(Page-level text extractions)
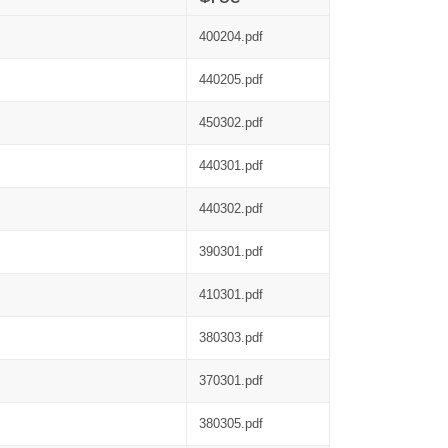
400204.pdf
440205.pdf
450302.pdf
440301.pdf
440302.pdf
390301.pdf
410301.pdf
380303.pdf
370301.pdf
380305.pdf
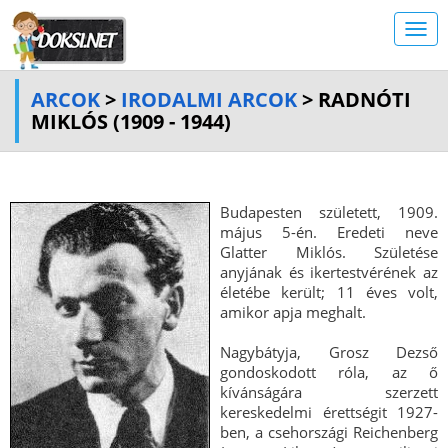
ARCOK
>
IRODALMI ARCOK
> RADNÓTI
MIKLÓS (1909 - 1944)
Budapesten született, 1909.
május 5-én. Eredeti neve
Glatter Miklós. Születése
anyjának és ikertestvérének az
életébe került; 11 éves volt,
amikor apja meghalt.
Nagybátyja, Grosz Dezső
gondoskodott róla, az ő
kívánságára szerzett
kereskedelmi érettségit 1927-
ben, a csehországi Reichenberg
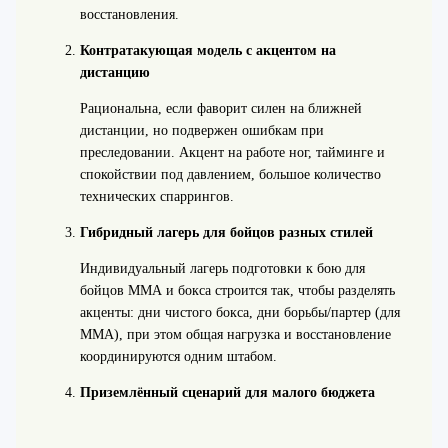
восстановления.
Контратакующая модель с акцентом на
дистанцию
Рациональна, если фаворит силен на ближней
дистанции, но подвержен ошибкам при
преследовании. Акцент на работе ног, тайминге и
спокойствии под давлением, большое количество
технических спаррингов.
Гибридный лагерь для бойцов разных стилей
Индивидуальный лагерь подготовки к бою для
бойцов ММА и бокса строится так, чтобы разделять
акценты: дни чистого бокса, дни борьбы/партер (для
ММА), при этом общая нагрузка и восстановление
координируются одним штабом.
Приземлённый сценарий для малого бюджета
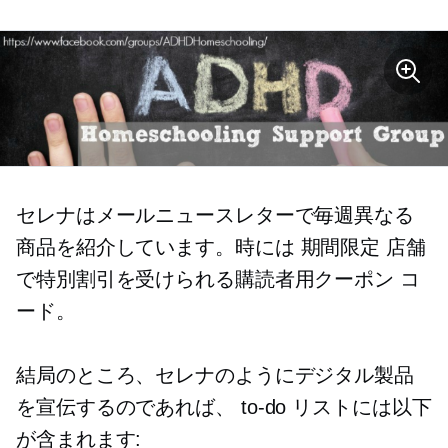
セレナはメールニュースレターで毎週異なる
商品を紹介しています。時には
期間限定
店舗
で特別割引を受けられる購読者用クーポン コ
ード。
結局のところ、セレナのようにデジタル製品
を宣伝するのであれば、
to-do
リストには以下
が含まれます:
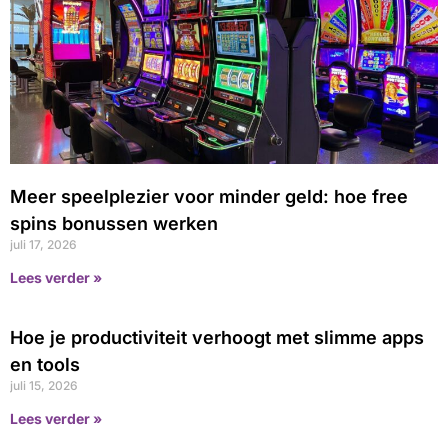
Meer speelplezier voor minder geld: hoe free
spins bonussen werken
juli 17, 2026
Lees verder »
Hoe je productiviteit verhoogt met slimme apps
en tools
juli 15, 2026
Lees verder »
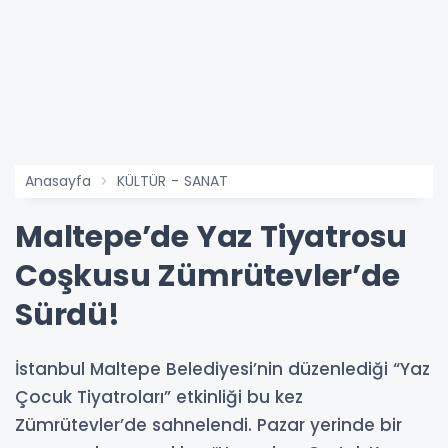
Anasayfa
KÜLTÜR - SANAT
Maltepe’de Yaz Tiyatrosu
Coşkusu Zümrütevler’de
Sürdü!
İstanbul Maltepe Belediyesi’nin düzenlediği “Yaz
Çocuk Tiyatroları” etkinliği bu kez
Zümrütevler’de sahnelendi. Pazar yerinde bir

TO-DO ITEM: Rewrite the text lines from all the records as a single numbered list with one line per item, skipping any blank lines. Leave the pictures out.

EXPECTED OUTPUT:
1. 400204.pdf
2. 440205.pdf
3. 450302.pdf
4. 440301.pdf
5. 440302.pdf
6. 390301.pdf
7. 410301.pdf
8. 380303.pdf
9. 370301.pdf
10. 380305.pdf
11. ARCOK
12. >
13. IRODALMI ARCOK
14. > RADNÓTI
15. MIKLÓS (1909 - 1944)
16. Budapesten született, 1909.
17. május 5-én. Eredeti neve
18. Glatter Miklós. Születése
19. anyjának és ikertestvérének az
20. életébe került; 11 éves volt,
21. amikor apja meghalt.
22. Nagybátyja, Grosz Dezső
23. gondoskodott róla, az ő
24. kívánságára szerzett
25. kereskedelmi érettségit 1927-
26. ben, a csehországi Reichenberg
27. восстановления.
28. Контратакующая модель с акцентом на
29. дистанцию
30. Рациональна, если фаворит силен на ближней
31. дистанции, но подвержен ошибкам при
32. преследовании. Акцент на работе ног, тайминге и
33. спокойствии под давлением, большое количество
34. технических спаррингов.
35. Гибридный лагерь для бойцов разных стилей
36. Индивидуальный лагерь подготовки к бою для
37. бойцов ММА и бокса строится так, чтобы разделять
38. акценты: дни чистого бокса, дни борьбы/партер (для
39. ММА), при этом общая нагрузка и восстановление
40. координируются одним штабом.
41. Приземлённый сценарий для малого бюджета
42. セレナはメールニュースレターで毎週異なる
43. 商品を紹介しています。時には
44. 期間限定
45. 店舗
46. で特別割引を受けられる購読者用クーポン コ
47. ード。
48. 結局のところ、セレナのようにデジタル製品
49. を宣伝するのであれば、
50. to-do
51. リストには以下
52. が含まれます:
53. Meer speelplezier voor minder geld: hoe free
54. spins bonussen werken
55. juli 17, 2026
56. Lees verder »
57. Hoe je productiviteit verhoogt met slimme apps
58. en tools
59. juli 15, 2026
60. Lees verder »
61. Anasayfa
62. KÜLTÜR - SANAT
63. Maltepe’de Yaz Tiyatrosu
64. Coşkusu Zümrütevler’de
65. Sürdü!
66. İstanbul Maltepe Belediyesi’nin düzenlediği “Yaz
67. Çocuk Tiyatroları” etkinliği bu kez
68. Zümrütevler’de sahnelendi. Pazar yerinde bir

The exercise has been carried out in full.